> [Exercise aim] Nothing should be left out. Give all the data again exactly as written.

> [Records for this exercise]
━━━━━━━━
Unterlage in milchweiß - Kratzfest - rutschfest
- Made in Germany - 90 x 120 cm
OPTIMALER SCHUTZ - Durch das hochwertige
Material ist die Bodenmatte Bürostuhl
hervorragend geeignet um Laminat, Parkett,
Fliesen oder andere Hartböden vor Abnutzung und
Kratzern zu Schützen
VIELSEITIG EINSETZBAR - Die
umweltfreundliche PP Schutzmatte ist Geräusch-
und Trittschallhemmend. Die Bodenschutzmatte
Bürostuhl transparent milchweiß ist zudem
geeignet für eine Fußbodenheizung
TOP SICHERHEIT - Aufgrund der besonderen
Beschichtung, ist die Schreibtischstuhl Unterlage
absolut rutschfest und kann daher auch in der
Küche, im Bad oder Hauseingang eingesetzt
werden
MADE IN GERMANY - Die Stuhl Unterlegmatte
━━━━━━━━
> [Expected output]
Unterlage in milchweiß - Kratzfest - rutschfest
- Made in Germany - 90 x 120 cm
OPTIMALER SCHUTZ - Durch das hochwertige
Material ist die Bodenmatte Bürostuhl
hervorragend geeignet um Laminat, Parkett,
Fliesen oder andere Hartböden vor Abnutzung und
Kratzern zu Schützen
VIELSEITIG EINSETZBAR - Die
umweltfreundliche PP Schutzmatte ist Geräusch-
und Trittschallhemmend. Die Bodenschutzmatte
Bürostuhl transparent milchweiß ist zudem
geeignet für eine Fußbodenheizung
TOP SICHERHEIT - Aufgrund der besonderen
Beschichtung, ist die Schreibtischstuhl Unterlage
absolut rutschfest und kann daher auch in der
Küche, im Bad oder Hauseingang eingesetzt
werden
MADE IN GERMANY - Die Stuhl Unterlegmatte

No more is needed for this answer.